Paul Glimcher, a professor of physiology and neuroscience at New York University, says the new sensors should enable more researchers to perform long-term studies of dopamine, which is essential for studying phenomena such as learning, which occurs over long time periods.

“This is a really solid engineering accomplishment that moves the field forward,” says Glimcher, who was not involved in the research. “This dramatically improves the technology in a way that makes it accessible to a lot of labs.”

Monitoring Parkinson’s

If developed for use in humans, these sensors could be useful for monitoring Parkinson’s patients who receive deep brain stimulation, the researchers say. This treatment involves implanting an electrode that delivers electrical impulses to a structure deep within the brain. Using a sensor to monitor dopamine levels could help doctors deliver the stimulation more selectively, only when it is needed.

The researchers are now looking into adapting the sensors to measure other neurotransmitters in the brain, and to measure electrical signals, which can also be disrupted in Parkinson’s and other diseases.

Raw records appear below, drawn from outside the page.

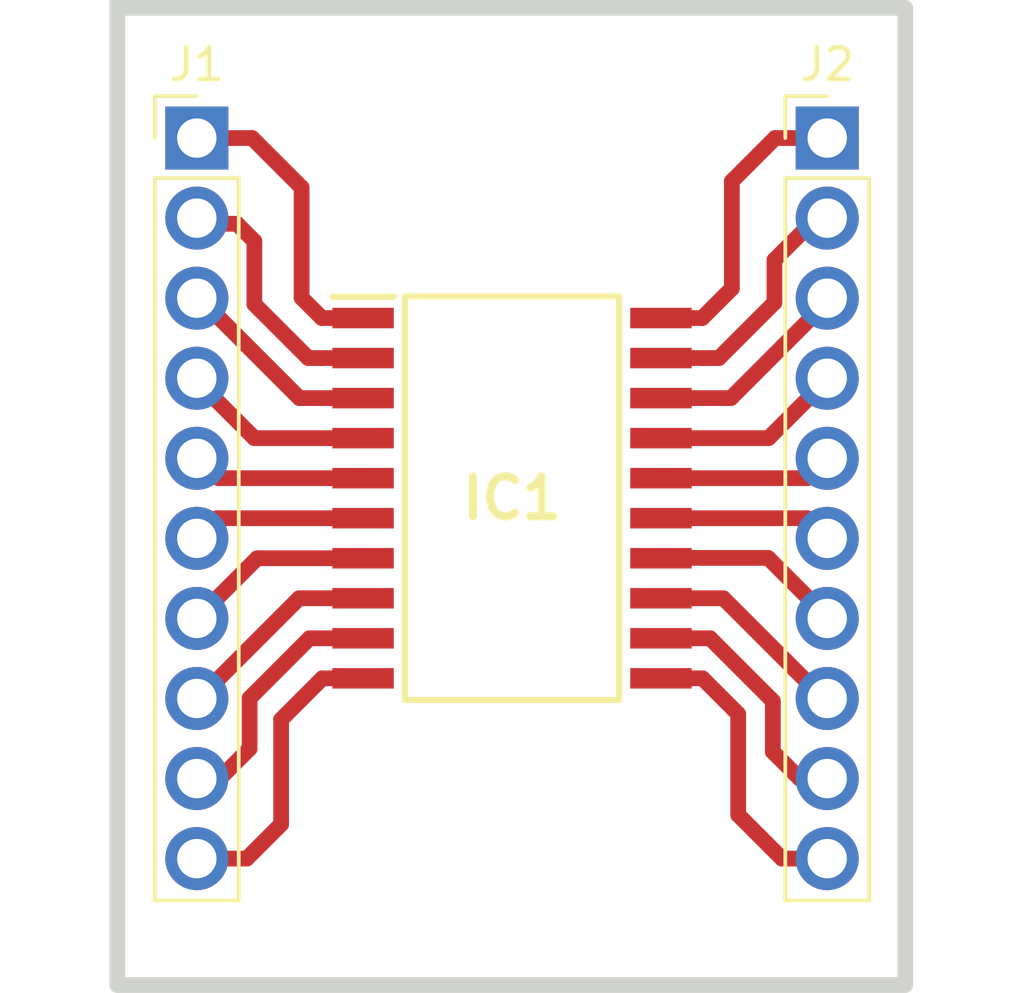
<source format=kicad_pcb>
(kicad_pcb (version 20221018) (generator pcbnew)

  (general
    (thickness 1.6)
  )

  (paper "A4")
  (layers
    (0 "F.Cu" signal)
    (31 "B.Cu" signal)
    (32 "B.Adhes" user "B.Adhesive")
    (33 "F.Adhes" user "F.Adhesive")
    (34 "B.Paste" user)
    (35 "F.Paste" user)
    (36 "B.SilkS" user "B.Silkscreen")
    (37 "F.SilkS" user "F.Silkscreen")
    (38 "B.Mask" user)
    (39 "F.Mask" user)
    (40 "Dwgs.User" user "User.Drawings")
    (41 "Cmts.User" user "User.Comments")
    (42 "Eco1.User" user "User.Eco1")
    (43 "Eco2.User" user "User.Eco2")
    (44 "Edge.Cuts" user)
    (45 "Margin" user)
    (46 "B.CrtYd" user "B.Courtyard")
    (47 "F.CrtYd" user "F.Courtyard")
    (48 "B.Fab" user)
    (49 "F.Fab" user)
    (50 "User.1" user)
    (51 "User.2" user)
    (52 "User.3" user)
    (53 "User.4" user)
    (54 "User.5" user)
    (55 "User.6" user)
    (56 "User.7" user)
    (57 "User.8" user)
    (58 "User.9" user)
  )

  (setup
    (pad_to_mask_clearance 0)
    (pcbplotparams
      (layerselection 0x0000000_7fffffff)
      (plot_on_all_layers_selection 0x0001000_00000000)
      (disableapertmacros false)
      (usegerberextensions false)
      (usegerberattributes true)
      (usegerberadvancedattributes true)
      (creategerberjobfile true)
      (dashed_line_dash_ratio 12.000000)
      (dashed_line_gap_ratio 3.000000)
      (svgprecision 4)
      (plotframeref false)
      (viasonmask false)
      (mode 1)
      (useauxorigin false)
      (hpglpennumber 1)
      (hpglpenspeed 20)
      (hpglpendiameter 15.000000)
      (dxfpolygonmode true)
      (dxfimperialunits true)
      (dxfusepcbnewfont true)
      (psnegative true)
      (psa4output false)
      (plotreference true)
      (plotvalue true)
      (plotinvisibletext false)
      (sketchpadsonfab false)
      (subtractmaskfromsilk false)
      (outputformat 5)
      (mirror false)
      (drillshape 2)
      (scaleselection 1)
      (outputdirectory "")
    )
  )

  (net 0 "")
  (net 1 "Net-(IC1-DIR)")
  (net 2 "Net-(IC1-A1)")
  (net 3 "Net-(IC1-A2)")
  (net 4 "Net-(IC1-A3)")
  (net 5 "Net-(IC1-A4)")
  (net 6 "Net-(IC1-A5)")
  (net 7 "Net-(IC1-A6)")
  (net 8 "Net-(IC1-A7)")
  (net 9 "Net-(IC1-A8)")
  (net 10 "Net-(IC1-GND)")
  (net 11 "Net-(IC1-B8)")
  (net 12 "Net-(IC1-B7)")
  (net 13 "Net-(IC1-B6)")
  (net 14 "Net-(IC1-B5)")
  (net 15 "Net-(IC1-B4)")
  (net 16 "Net-(IC1-B3)")
  (net 17 "Net-(IC1-B2)")
  (net 18 "Net-(IC1-B1)")
  (net 19 "Net-(IC1-~{OE})")
  (net 20 "Net-(IC1-VCC)")

  (footprint "Connector_PinHeader_2.54mm:PinHeader_1x10_P2.54mm_Vertical" (layer "F.Cu") (at 132.525 48.13))

  (footprint "Connector_PinHeader_2.54mm:PinHeader_1x10_P2.54mm_Vertical" (layer "F.Cu") (at 152.525 48.13))

  (footprint "SN74LVTH245A-DWR:SOIC127P1030X265-20N" (layer "F.Cu") (at 142.525 59.555))

  (gr_rect (start 130 44) (end 155 75)
    (stroke (width 0.5) (type default)) (fill none) (layer "Edge.Cuts") (tstamp 99b7d2dd-867e-47a3-bb38-405f51d8820e))

  (segment (start 135.85 53.2) (end 135.85 49.7) (width 0.5) (layer "F.Cu") (net 1) (tstamp 2b5899d0-61c2-4110-b71f-1344c141e68e))
  (segment (start 137.8 53.84) (end 136.49 53.84) (width 0.5) (layer "F.Cu") (net 1) (tstamp 92da3ee2-2b79-46f3-8b83-c98fa9ae4831))
  (segment (start 134.28 48.13) (end 132.525 48.13) (width 0.5) (layer "F.Cu") (net 1) (tstamp 987df454-422d-4319-afca-9b93f5f21576))
  (segment (start 136.49 53.84) (end 135.85 53.2) (width 0.5) (layer "F.Cu") (net 1) (tstamp d61c4e81-5056-4f92-9277-76061c91bf31))
  (segment (start 135.85 49.7) (end 134.28 48.13) (width 0.5) (layer "F.Cu") (net 1) (tstamp d8915062-f781-4320-8964-5c59c5dff0e3))
  (segment (start 133.8 50.85) (end 132.705 50.85) (width 0.5) (layer "F.Cu") (net 2) (tstamp 884b4393-3c13-4978-aba1-3e5ba9869ab2))
  (segment (start 132.705 50.85) (end 132.525 50.67) (width 0.5) (layer "F.Cu") (net 2) (tstamp 8ac22cd2-edbb-4602-8fa2-a1fabe0f266a))
  (segment (start 134.35 51.4) (end 133.8 50.85) (width 0.5) (layer "F.Cu") (net 2) (tstamp a59c4e5b-a132-4567-9982-643af638174b))
  (segment (start 136.06 55.11) (end 134.35 53.4) (width 0.5) (layer "F.Cu") (net 2) (tstamp a9a47c3f-727a-412b-80c8-648f843cd4b0))
  (segment (start 134.35 53.4) (end 134.35 51.4) (width 0.5) (layer "F.Cu") (net 2) (tstamp beba407d-c214-4a84-a331-35c03243a7f0))
  (segment (start 137.8 55.11) (end 136.06 55.11) (width 0.5) (layer "F.Cu") (net 2) (tstamp e8372cab-e85e-4b1e-a506-3ba75813937a))
  (segment (start 135.78 56.38) (end 132.61 53.21) (width 0.5) (layer "F.Cu") (net 3) (tstamp 9b4df2a8-e016-4289-8392-ae04d389d593))
  (segment (start 132.61 53.21) (end 132.525 53.21) (width 0.5) (layer "F.Cu") (net 3) (tstamp c77ab3ae-e319-45d7-b6fe-418bb7428895))
  (segment (start 137.8 56.38) (end 135.78 56.38) (width 0.5) (layer "F.Cu") (net 3) (tstamp e803f481-d250-4faa-a822-a43773b49092))
  (segment (start 137.8 57.65) (end 134.35 57.65) (width 0.5) (layer "F.Cu") (net 4) (tstamp 49198730-bdfe-459b-a1b8-fa56247960bf))
  (segment (start 132.525 55.825) (end 132.525 55.75) (width 0.5) (layer "F.Cu") (net 4) (tstamp 6e252c32-e836-433d-b3ed-b9d78902444b))
  (segment (start 134.35 57.65) (end 132.525 55.825) (width 0.5) (layer "F.Cu") (net 4) (tstamp 9301ae92-5aa8-4a0d-a3ac-890f98d02aee))
  (segment (start 133.22 58.92) (end 132.59 58.29) (width 0.5) (layer "F.Cu") (net 5) (tstamp aae378e2-bcde-42c3-9e81-acda7d81313a))
  (segment (start 132.59 58.29) (end 132.525 58.29) (width 0.5) (layer "F.Cu") (net 5) (tstamp ca72d057-447d-43c4-bbe3-7506361ca739))
  (segment (start 137.8 58.92) (end 133.22 58.92) (width 0.5) (layer "F.Cu") (net 5) (tstamp da22fe3b-f78c-4c34-86ce-bc6a9eea4d09))
  (segment (start 137.8 60.19) (end 133.165 60.19) (width 0.5) (layer "F.Cu") (net 6) (tstamp 00a9b24b-2796-487e-a992-8fd5033b2e17))
  (segment (start 133.165 60.19) (end 132.525 60.83) (width 0.5) (layer "F.Cu") (net 6) (tstamp a765fd57-899f-409d-ad52-382969cd4bdd))
  (segment (start 132.53 63.37) (end 132.525 63.37) (width 0.5) (layer "F.Cu") (net 7) (tstamp 2748755d-d620-4256-b4e4-874a343f6514))
  (segment (start 137.8 61.46) (end 134.44 61.46) (width 0.5) (layer "F.Cu") (net 7) (tstamp 65a7c9b1-faaa-4b15-84d6-f469fb5fbe05))
  (segment (start 134.44 61.46) (end 132.53 63.37) (width 0.5) (layer "F.Cu") (net 7) (tstamp 6e8883b3-e180-4dcd-8dd6-b3b03ea6a174))
  (segment (start 132.59 65.91) (end 132.525 65.91) (width 0.5) (layer "F.Cu") (net 8) (tstamp 300423dc-9bf8-4e5c-b46e-d85939749825))
  (segment (start 137.8 62.73) (end 135.77 62.73) (width 0.5) (layer "F.Cu") (net 8) (tstamp 4c004404-2d96-4063-beac-ec2648e0f2bc))
  (segment (start 135.77 62.73) (end 132.59 65.91) (width 0.5) (layer "F.Cu") (net 8) (tstamp cb40d8bd-5f86-4a0d-8987-182cb08a6aba))
  (segment (start 133.25 68.45) (end 132.525 68.45) (width 0.5) (layer "F.Cu") (net 9) (tstamp 27cd75de-25af-4bff-860e-5f2d7f2f1d0d))
  (segment (start 134.2 67.5) (end 133.25 68.45) (width 0.5) (layer "F.Cu") (net 9) (tstamp 29339d02-9f89-4830-8b83-0ca8fe88bf23))
  (segment (start 137.8 64) (end 136.1 64) (width 0.5) (layer "F.Cu") (net 9) (tstamp 621bf8eb-ec3c-4518-be1c-eb769f96c87a))
  (segment (start 136.1 64) (end 134.2 65.9) (width 0.5) (layer "F.Cu") (net 9) (tstamp 76be4f54-0c8e-4bdb-8820-cd34158cacd7))
  (segment (start 134.2 65.9) (end 134.2 67.5) (width 0.5) (layer "F.Cu") (net 9) (tstamp ee9d091d-970d-4b8a-a9c5-efaa119c62a5))
  (segment (start 134.11 70.99) (end 132.525 70.99) (width 0.5) (layer "F.Cu") (net 10) (tstamp 0774a88b-c400-4904-bd20-70eb6bc97928))
  (segment (start 136.50745 65.27) (end 135.2 66.57745) (width 0.5) (layer "F.Cu") (net 10) (tstamp 8555e049-b8a3-4368-b9bf-aef00b80d438))
  (segment (start 135.2 66.57745) (end 135.2 69.9) (width 0.5) (layer "F.Cu") (net 10) (tstamp 9d782973-f2b8-4080-9f38-7ed0ca6034ad))
  (segment (start 137.8 65.27) (end 136.50745 65.27) (width 0.5) (layer "F.Cu") (net 10) (tstamp a022dd22-e9a6-4e06-b55d-185be40b0216))
  (segment (start 135.2 69.9) (end 134.11 70.99) (width 0.5) (layer "F.Cu") (net 10) (tstamp b8c36e61-67b4-44f2-ae99-b2e1d3e607dd))
  (segment (start 151.09 70.99) (end 152.525 70.99) (width 0.5) (layer "F.Cu") (net 11) (tstamp 0caf8c08-65f2-4513-a5f5-92f3be5d50a0))
  (segment (start 148.57 65.27) (end 149.7 66.4) (width 0.5) (layer "F.Cu") (net 11) (tstamp 7026790d-6174-46b3-b0c0-9369aea0b02f))
  (segment (start 149.7 66.4) (end 149.7 69.6) (width 0.5) (layer "F.Cu") (net 11) (tstamp 77eba5e5-9cfc-4e86-a6df-203906d194eb))
  (segment (start 147.25 65.27) (end 148.57 65.27) (width 0.5) (layer "F.Cu") (net 11) (tstamp 8133a0ba-9ced-4a10-b7c7-0ebb8f0b7413))
  (segment (start 149.7 69.6) (end 151.09 70.99) (width 0.5) (layer "F.Cu") (net 11) (tstamp ced95ef1-b1cf-432e-9505-e76d1202dad2))
  (segment (start 151.65 68.45) (end 152.525 68.45) (width 0.5) (layer "F.Cu") (net 12) (tstamp 460c2bdb-f1d3-4fcd-9acb-149a18b4cfea))
  (segment (start 148.81005 64) (end 150.8 65.98995) (width 0.5) (layer "F.Cu") (net 12) (tstamp af3e27d0-db2d-444a-a84b-e736dbc9e441))
  (segment (start 150.8 65.98995) (end 150.8 67.6) (width 0.5) (layer "F.Cu") (net 12) (tstamp c4b4c288-e7af-4c5e-9bec-4780df591596))
  (segment (start 150.8 67.6) (end 151.65 68.45) (width 0.5) (layer "F.Cu") (net 12) (tstamp e76b215c-a858-423b-a97b-e00794230f4c))
  (segment (start 147.25 64) (end 148.81005 64) (width 0.5) (layer "F.Cu") (net 12) (tstamp eecb7faf-cbb0-42fe-b6d3-44ab3acf4568))
  (segment (start 147.25 62.73) (end 149.23 62.73) (width 0.5) (layer "F.Cu") (net 13) (tstamp 00527ad2-141e-4bd2-991b-b85dae1f8350))
  (segment (start 149.23 62.73) (end 152.41 65.91) (width 0.5) (layer "F.Cu") (net 13) (tstamp 10f3f050-817d-4096-97c6-43c7772f3102))
  (segment (start 152.41 65.91) (end 152.525 65.91) (width 0.5) (layer "F.Cu") (net 13) (tstamp 4cf461d3-7b34-4fc2-adce-6ccca572f550))
  (segment (start 150.65 61.45) (end 147.26 61.45) (width 0.5) (layer "F.Cu") (net 14) (tstamp 3555f3d3-bea0-4fe1-9a75-335299269cce))
  (segment (start 152.525 63.37) (end 152.525 63.325) (width 0.5) (layer "F.Cu") (net 14) (tstamp 598bac91-13ad-444c-9bf8-837a27ad51d1))
  (segment (start 152.525 63.325) (end 150.65 61.45) (width 0.5) (layer "F.Cu") (net 14) (tstamp c190c77b-7c5f-44d3-b159-89f4ba314946))
  (segment (start 147.26 61.45) (end 147.25 61.46) (width 0.5) (layer "F.Cu") (net 14) (tstamp dc5f6696-45f0-4dfb-a8b3-4d62b6aae723))
  (segment (start 147.25 60.19) (end 151.885 60.19) (width 0.5) (layer "F.Cu") (net 15) (tstamp 532c7459-ef15-44c0-bf07-7cc2c6461c04))
  (segment (start 151.885 60.19) (end 152.525 60.83) (width 0.5) (layer "F.Cu") (net 15) (tstamp ba677cf5-24cc-4cc7-8688-03375ad3ebc8))
  (segment (start 147.25 58.92) (end 151.895 58.92) (width 0.5) (layer "F.Cu") (net 16) (tstamp c65d8202-70c3-4046-8541-f2a4483b72f4))
  (segment (start 151.895 58.92) (end 152.525 58.29) (width 0.5) (layer "F.Cu") (net 16) (tstamp f1eeade1-1c52-4cd8-a645-a3fadca21821))
  (segment (start 150.6625 57.65) (end 152.525 55.7875) (width 0.5) (layer "F.Cu") (net 17) (tstamp 3400c496-f26d-49e7-bd17-095234a00a1b))
  (segment (start 147.25 57.65) (end 150.6625 57.65) (width 0.5) (layer "F.Cu") (net 17) (tstamp ab8a74ec-4610-4d67-8b50-b1feaf9f859a))
  (segment (start 152.525 55.7875) (end 152.525 55.75) (width 0.5) (layer "F.Cu") (net 17) (tstamp b5dffd6a-3b14-4671-b266-d11d1bd328fd))
  (segment (start 147.25 56.38) (end 149.47 56.38) (width 0.5) (layer "F.Cu") (net 18) (tstamp 36ad00ff-f842-4c42-b215-32f771c9f9a3))
  (segment (start 152.525 53.325) (end 152.525 53.21) (width 0.5) (layer "F.Cu") (net 18) (tstamp a127618d-602e-4ecc-9765-630d657d34b3))
  (segment (start 149.47 56.38) (end 152.525 53.325) (width 0.5) (layer "F.Cu") (net 18) (tstamp c82b575d-5682-42b2-8430-955afaf5e6a8))
  (segment (start 147.25 55.11) (end 149.09 55.11) (width 0.5) (layer "F.Cu") (net 19) (tstamp 22754c88-ddc6-4c08-9163-7bd543b9d031))
  (segment (start 149.09 55.11) (end 150.85 53.35) (width 0.5) (layer "F.Cu") (net 19) (tstamp 298cef9c-2f4e-4655-b9ea-e6b370322551))
  (segment (start 152.18 50.67) (end 152.525 50.67) (width 0.5) (layer "F.Cu") (net 19) (tstamp 50533b7d-c466-42a2-8289-17f6d9bbb91f))
  (segment (start 150.85 52) (end 152.18 50.67) (width 0.5) (layer "F.Cu") (net 19) (tstamp 8932bf8a-2373-4794-86aa-418b8d455970))
  (segment (start 150.85 53.35) (end 150.85 52) (width 0.5) (layer "F.Cu") (net 19) (tstamp aa0eddea-0d79-416b-81f2-6222ae1f5b18))
  (segment (start 147.25 53.84) (end 148.56 53.84) (width 0.5) (layer "F.Cu") (net 20) (tstamp 02ca41b8-2d73-4205-a694-b38a8fb6d66a))
  (segment (start 150.87 48.13) (end 152.525 48.13) (width 0.5) (layer "F.Cu") (net 20) (tstamp 20002e48-7ef8-45b9-abe8-a58aeaf6e344))
  (segment (start 148.56 53.84) (end 149.5 52.9) (width 0.5) (layer "F.Cu") (net 20) (tstamp 387ef044-de8f-419c-be75-9d97b7e67692))
  (segment (start 149.5 52.9) (end 149.5 49.5) (width 0.5) (layer "F.Cu") (net 20) (tstamp 41ebbef5-b298-4b2d-bfd5-faba19eb3052))
  (segment (start 149.5 49.5) (end 150.87 48.13) (width 0.5) (layer "F.Cu") (net 20) (tstamp 7f4ca762-fba0-430d-87f2-d10f4721a328))

)

</source>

“Understanding those relationships between chemical and electrical activity will be really important to understanding all of the issues that you see in Parkinson’s,” Schwerdt says.

The research was funded by the National Institute of Biomedical Imaging and Bioengineering, the National Institute of Neurological Disorders and Stroke, the Army Research Office, the Saks Kavanaugh Foundation, the Nancy Lurie Marks Family Foundation, and Dr. Tenley Albright.